This commemorative medal of Florent Schmitt was created by Weysset and issued by the Monnaie de Paris at about the same time as the creation of Quatre monocantes.

In the latter part of his career as a composer, Florent Schmitt devoted a good portion of his energies to writing vocal music, both for solo voices and for chorus. These projects give him the opportunity to indulge his passion for writing for the human voice — a persistent trait we can see throughout his life beginning with his very first opus number (O Salutaris, composed in 1891). Moreover, it also enabled him to select poetic verses that inspired him  — particularly those created by contemporary writers.

Florent Schmitt Prise aux reseaux d'or Monocantes #1

The first page of Florent Schmitt’s Quatre monocantes score. The work was published by Durand in 1957, eight years following its composition.

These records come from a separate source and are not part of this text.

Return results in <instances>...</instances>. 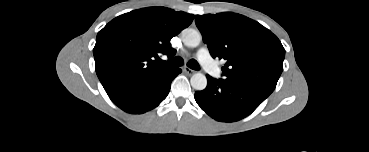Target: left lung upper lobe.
<instances>
[{"label":"left lung upper lobe","mask_w":369,"mask_h":152,"mask_svg":"<svg viewBox=\"0 0 369 152\" xmlns=\"http://www.w3.org/2000/svg\"><path fill=\"white\" fill-rule=\"evenodd\" d=\"M195 23L212 57L225 61L221 80L269 94L274 91L285 49L270 30L231 12L197 15Z\"/></svg>","instance_id":"obj_1"}]
</instances>
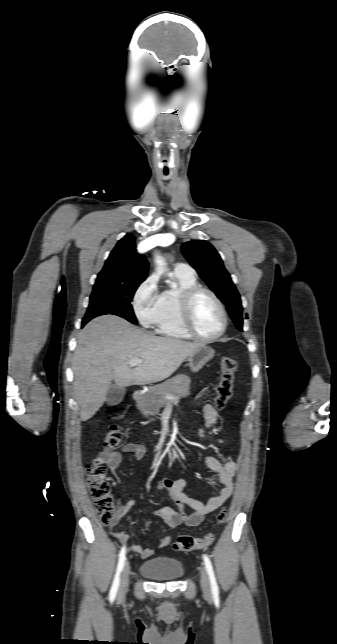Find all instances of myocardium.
<instances>
[{"label": "myocardium", "mask_w": 337, "mask_h": 644, "mask_svg": "<svg viewBox=\"0 0 337 644\" xmlns=\"http://www.w3.org/2000/svg\"><path fill=\"white\" fill-rule=\"evenodd\" d=\"M201 294H208L217 304L219 307V310L221 312L222 316V325L220 330L213 336L211 337H204L200 335L193 324V308H194V303L196 299L198 298L199 295ZM180 319L181 323L186 330V332L194 339L210 343L218 340L220 337H222L227 329L228 325V314L227 310L225 308L224 303L222 300L219 298V296L211 289L201 286V285H196L193 287H190L186 289L183 294L181 295L180 299Z\"/></svg>", "instance_id": "myocardium-1"}]
</instances>
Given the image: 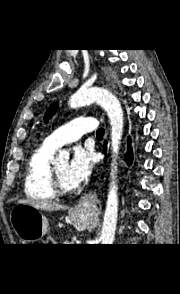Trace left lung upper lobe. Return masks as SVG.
<instances>
[{
    "label": "left lung upper lobe",
    "mask_w": 180,
    "mask_h": 294,
    "mask_svg": "<svg viewBox=\"0 0 180 294\" xmlns=\"http://www.w3.org/2000/svg\"><path fill=\"white\" fill-rule=\"evenodd\" d=\"M57 109H58V103H54L53 105H51L49 107V109L47 110V112L44 116L45 122H48V119L51 118L55 114Z\"/></svg>",
    "instance_id": "1"
}]
</instances>
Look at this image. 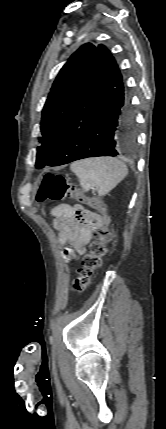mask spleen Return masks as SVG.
Returning a JSON list of instances; mask_svg holds the SVG:
<instances>
[{"label":"spleen","instance_id":"obj_1","mask_svg":"<svg viewBox=\"0 0 166 429\" xmlns=\"http://www.w3.org/2000/svg\"><path fill=\"white\" fill-rule=\"evenodd\" d=\"M70 169L85 191L96 188L100 197L109 193L128 174V168L122 161L110 157L79 160L73 162Z\"/></svg>","mask_w":166,"mask_h":429}]
</instances>
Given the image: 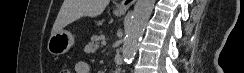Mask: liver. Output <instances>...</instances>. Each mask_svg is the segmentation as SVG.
I'll return each mask as SVG.
<instances>
[{
  "label": "liver",
  "mask_w": 244,
  "mask_h": 73,
  "mask_svg": "<svg viewBox=\"0 0 244 73\" xmlns=\"http://www.w3.org/2000/svg\"><path fill=\"white\" fill-rule=\"evenodd\" d=\"M108 4L109 0H64L52 27L51 35L63 30L81 17L100 15Z\"/></svg>",
  "instance_id": "6515ba94"
}]
</instances>
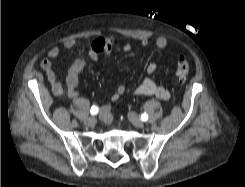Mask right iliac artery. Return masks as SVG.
<instances>
[{"instance_id": "obj_1", "label": "right iliac artery", "mask_w": 245, "mask_h": 187, "mask_svg": "<svg viewBox=\"0 0 245 187\" xmlns=\"http://www.w3.org/2000/svg\"><path fill=\"white\" fill-rule=\"evenodd\" d=\"M98 111H99V109H98V107H96V106H92L91 109H90V113H91L92 115L97 114Z\"/></svg>"}]
</instances>
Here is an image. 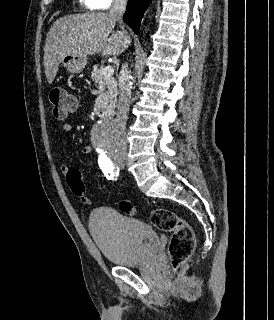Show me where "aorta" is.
<instances>
[{"mask_svg": "<svg viewBox=\"0 0 274 320\" xmlns=\"http://www.w3.org/2000/svg\"><path fill=\"white\" fill-rule=\"evenodd\" d=\"M121 124L115 121L105 120L96 127L94 141L101 149L115 148L121 139Z\"/></svg>", "mask_w": 274, "mask_h": 320, "instance_id": "762f6f07", "label": "aorta"}]
</instances>
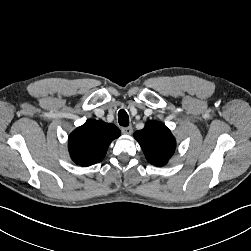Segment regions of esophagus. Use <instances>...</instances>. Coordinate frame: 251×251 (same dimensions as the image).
<instances>
[{
  "label": "esophagus",
  "mask_w": 251,
  "mask_h": 251,
  "mask_svg": "<svg viewBox=\"0 0 251 251\" xmlns=\"http://www.w3.org/2000/svg\"><path fill=\"white\" fill-rule=\"evenodd\" d=\"M132 132H133V128L131 126L122 128V133L125 135H130L132 134Z\"/></svg>",
  "instance_id": "1"
}]
</instances>
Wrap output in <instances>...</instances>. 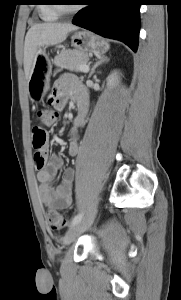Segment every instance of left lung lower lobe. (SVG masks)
<instances>
[{
  "label": "left lung lower lobe",
  "instance_id": "1",
  "mask_svg": "<svg viewBox=\"0 0 181 300\" xmlns=\"http://www.w3.org/2000/svg\"><path fill=\"white\" fill-rule=\"evenodd\" d=\"M88 6L74 17L73 24L101 36L127 44L134 52L138 46L141 0H87Z\"/></svg>",
  "mask_w": 181,
  "mask_h": 300
}]
</instances>
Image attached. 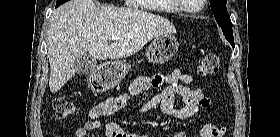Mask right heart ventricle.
<instances>
[{
  "label": "right heart ventricle",
  "instance_id": "obj_1",
  "mask_svg": "<svg viewBox=\"0 0 280 137\" xmlns=\"http://www.w3.org/2000/svg\"><path fill=\"white\" fill-rule=\"evenodd\" d=\"M165 9H167L168 11L166 13H169V14H173V13H176L177 11L172 8V7H166Z\"/></svg>",
  "mask_w": 280,
  "mask_h": 137
}]
</instances>
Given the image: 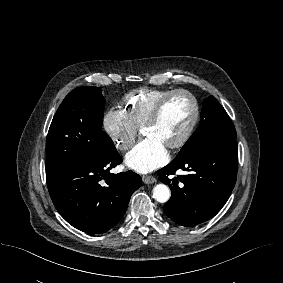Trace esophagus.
<instances>
[{"label": "esophagus", "mask_w": 283, "mask_h": 283, "mask_svg": "<svg viewBox=\"0 0 283 283\" xmlns=\"http://www.w3.org/2000/svg\"><path fill=\"white\" fill-rule=\"evenodd\" d=\"M142 180L145 184H153L156 182V178L153 176H143Z\"/></svg>", "instance_id": "esophagus-1"}]
</instances>
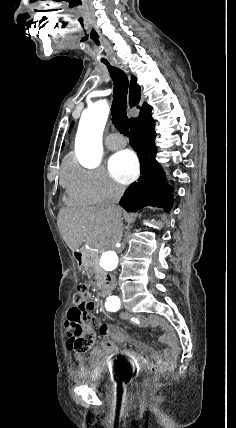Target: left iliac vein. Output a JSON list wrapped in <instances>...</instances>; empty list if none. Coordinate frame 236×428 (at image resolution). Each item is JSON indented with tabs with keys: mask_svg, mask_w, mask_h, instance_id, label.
<instances>
[{
	"mask_svg": "<svg viewBox=\"0 0 236 428\" xmlns=\"http://www.w3.org/2000/svg\"><path fill=\"white\" fill-rule=\"evenodd\" d=\"M119 297L121 298L120 300L122 301V300H123V299H122V298H123V297H122V294H119Z\"/></svg>",
	"mask_w": 236,
	"mask_h": 428,
	"instance_id": "obj_1",
	"label": "left iliac vein"
}]
</instances>
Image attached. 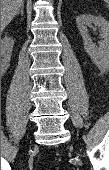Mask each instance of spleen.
Wrapping results in <instances>:
<instances>
[{
    "label": "spleen",
    "mask_w": 109,
    "mask_h": 170,
    "mask_svg": "<svg viewBox=\"0 0 109 170\" xmlns=\"http://www.w3.org/2000/svg\"><path fill=\"white\" fill-rule=\"evenodd\" d=\"M106 3L109 2V0H104Z\"/></svg>",
    "instance_id": "1"
}]
</instances>
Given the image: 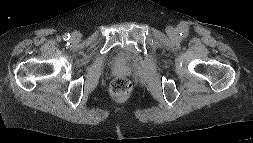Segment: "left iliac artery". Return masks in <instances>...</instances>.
<instances>
[{
  "instance_id": "obj_1",
  "label": "left iliac artery",
  "mask_w": 253,
  "mask_h": 143,
  "mask_svg": "<svg viewBox=\"0 0 253 143\" xmlns=\"http://www.w3.org/2000/svg\"><path fill=\"white\" fill-rule=\"evenodd\" d=\"M188 32H189L188 29H183V30L180 31V36L182 38H186L187 35H188Z\"/></svg>"
}]
</instances>
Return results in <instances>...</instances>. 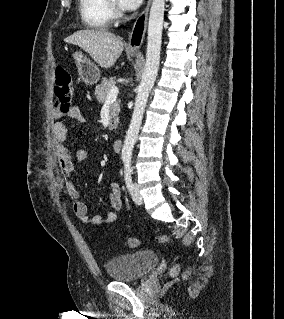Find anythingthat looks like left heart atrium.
<instances>
[{"mask_svg":"<svg viewBox=\"0 0 284 319\" xmlns=\"http://www.w3.org/2000/svg\"><path fill=\"white\" fill-rule=\"evenodd\" d=\"M121 9L126 11H132L137 9L143 0H117Z\"/></svg>","mask_w":284,"mask_h":319,"instance_id":"1","label":"left heart atrium"}]
</instances>
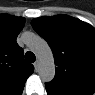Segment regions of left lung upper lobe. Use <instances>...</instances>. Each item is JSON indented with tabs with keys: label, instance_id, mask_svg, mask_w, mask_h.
Returning <instances> with one entry per match:
<instances>
[{
	"label": "left lung upper lobe",
	"instance_id": "left-lung-upper-lobe-1",
	"mask_svg": "<svg viewBox=\"0 0 95 95\" xmlns=\"http://www.w3.org/2000/svg\"><path fill=\"white\" fill-rule=\"evenodd\" d=\"M53 51L54 88L77 87L95 91V29L70 16L40 17L31 22Z\"/></svg>",
	"mask_w": 95,
	"mask_h": 95
}]
</instances>
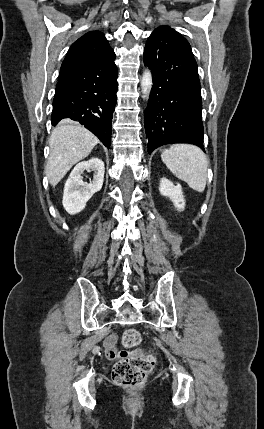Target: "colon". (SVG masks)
<instances>
[{"label":"colon","mask_w":264,"mask_h":429,"mask_svg":"<svg viewBox=\"0 0 264 429\" xmlns=\"http://www.w3.org/2000/svg\"><path fill=\"white\" fill-rule=\"evenodd\" d=\"M142 335L137 329H127L122 335V345L126 349H133L140 345ZM155 358L148 354H127L123 352L112 369V380L122 387H139L143 385L152 371Z\"/></svg>","instance_id":"1"}]
</instances>
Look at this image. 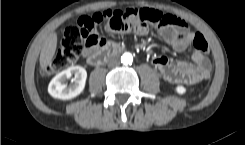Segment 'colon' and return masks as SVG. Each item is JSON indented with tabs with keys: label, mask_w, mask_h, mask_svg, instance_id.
Instances as JSON below:
<instances>
[{
	"label": "colon",
	"mask_w": 245,
	"mask_h": 145,
	"mask_svg": "<svg viewBox=\"0 0 245 145\" xmlns=\"http://www.w3.org/2000/svg\"><path fill=\"white\" fill-rule=\"evenodd\" d=\"M177 21L171 15L146 8L105 9L95 12L91 16H80L66 25L56 55L51 63L44 67L43 72L50 75L63 70L83 52L84 47H98L100 39L93 32V27L102 22H107L111 28L129 31L148 29L151 26L171 27ZM192 44L200 54H208V43L201 34L194 36ZM202 74L204 77H208V67H204Z\"/></svg>",
	"instance_id": "1"
}]
</instances>
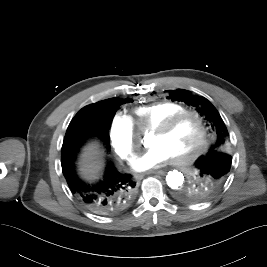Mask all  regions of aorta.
I'll return each instance as SVG.
<instances>
[{
  "mask_svg": "<svg viewBox=\"0 0 267 267\" xmlns=\"http://www.w3.org/2000/svg\"><path fill=\"white\" fill-rule=\"evenodd\" d=\"M166 182L171 189H179L184 183V175L178 170L169 171L166 175Z\"/></svg>",
  "mask_w": 267,
  "mask_h": 267,
  "instance_id": "762f6f07",
  "label": "aorta"
}]
</instances>
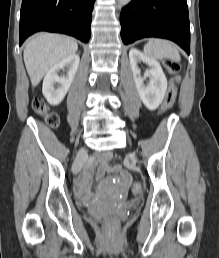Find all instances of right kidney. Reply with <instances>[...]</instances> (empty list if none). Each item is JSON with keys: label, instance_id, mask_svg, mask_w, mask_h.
<instances>
[{"label": "right kidney", "instance_id": "right-kidney-1", "mask_svg": "<svg viewBox=\"0 0 219 258\" xmlns=\"http://www.w3.org/2000/svg\"><path fill=\"white\" fill-rule=\"evenodd\" d=\"M78 55H71L55 64L45 75L42 92L51 105H58L66 96L79 66ZM67 69V74L59 76L61 70Z\"/></svg>", "mask_w": 219, "mask_h": 258}]
</instances>
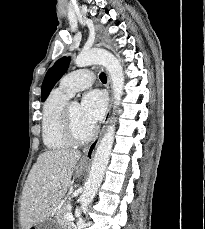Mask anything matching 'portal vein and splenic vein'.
Wrapping results in <instances>:
<instances>
[{"mask_svg": "<svg viewBox=\"0 0 205 229\" xmlns=\"http://www.w3.org/2000/svg\"><path fill=\"white\" fill-rule=\"evenodd\" d=\"M64 217H65L66 220H69V221L74 220V216L70 212L69 213H66Z\"/></svg>", "mask_w": 205, "mask_h": 229, "instance_id": "portal-vein-and-splenic-vein-1", "label": "portal vein and splenic vein"}]
</instances>
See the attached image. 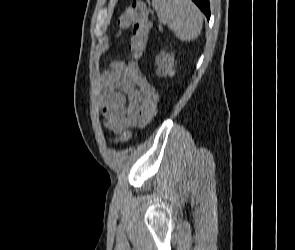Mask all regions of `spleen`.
I'll return each instance as SVG.
<instances>
[{"label": "spleen", "instance_id": "1", "mask_svg": "<svg viewBox=\"0 0 295 250\" xmlns=\"http://www.w3.org/2000/svg\"><path fill=\"white\" fill-rule=\"evenodd\" d=\"M152 6L180 40L193 41L201 33L203 15L191 0H153Z\"/></svg>", "mask_w": 295, "mask_h": 250}]
</instances>
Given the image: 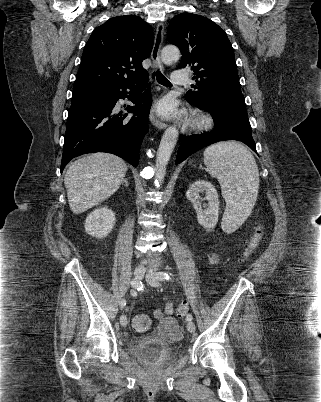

The Quatre monocantes, Op. 115 is representative of this vocal music. In these four pieces, composed in 1949, Schmitt selected poetry from four different writers to create a set of pieces for voice and piano that are varied in their mood and color. The four numbers include:

I.    Prise aux réseaux d’or (Taken to Golden Nets)

II.  La Petite princesse (The Little Princess)

III.  Antennes (Antennas)

IV.  Le Cerisier (The Cherry Tree)

The poetry for Prise aux reseaux d’or was taken from a book of verses titled Les Crépuscules du matin (Morning Twilights) by the French-Colombian writer Hernando de Bengoechea, an artist whose life was tragically cut short during World War I. The symbolist poetry doesn’t translate easily from French; indeed, it’s nearly indecipherable even in its original language. Florent Schmitt’s music plays off of the mysterious meanings in weirdly unsettled sonorities.

Hernando de Bengoechea French-Colombian poet

Hernando de Bengoechea (1889-1915). The 26-year-old poet was one of numerous creative artists who became a casualty of World War I, being killed during the Artois offensive in May 1915. Born in Paris to Colombian parents, de Bengoechea had chosen to adopt Colombian citizenship, which made him a martyr in Colombia following his death. In 1948, a book of de Bengoechea’s poetry (pictured above) was published in a volume that  also contained a preface written by his friend and fellow-poet Léon-Paul Fargue. Florent Schmitt selected a verse from each men as part of his Quatre monocantes.

Emile Goue orchestral works Azur

Marie Béronita is featured on this Azur CD featuring the 1949 premiere performance of Emile Goué’s Ballade on a Poem of Emily Brontë, conducted by Louis de Froment. The premiere happened three years after the premature death of Goué in 1946 at the age of just 42, shortly after being released from five years of German captivity as a prisoner of war during the Second World War.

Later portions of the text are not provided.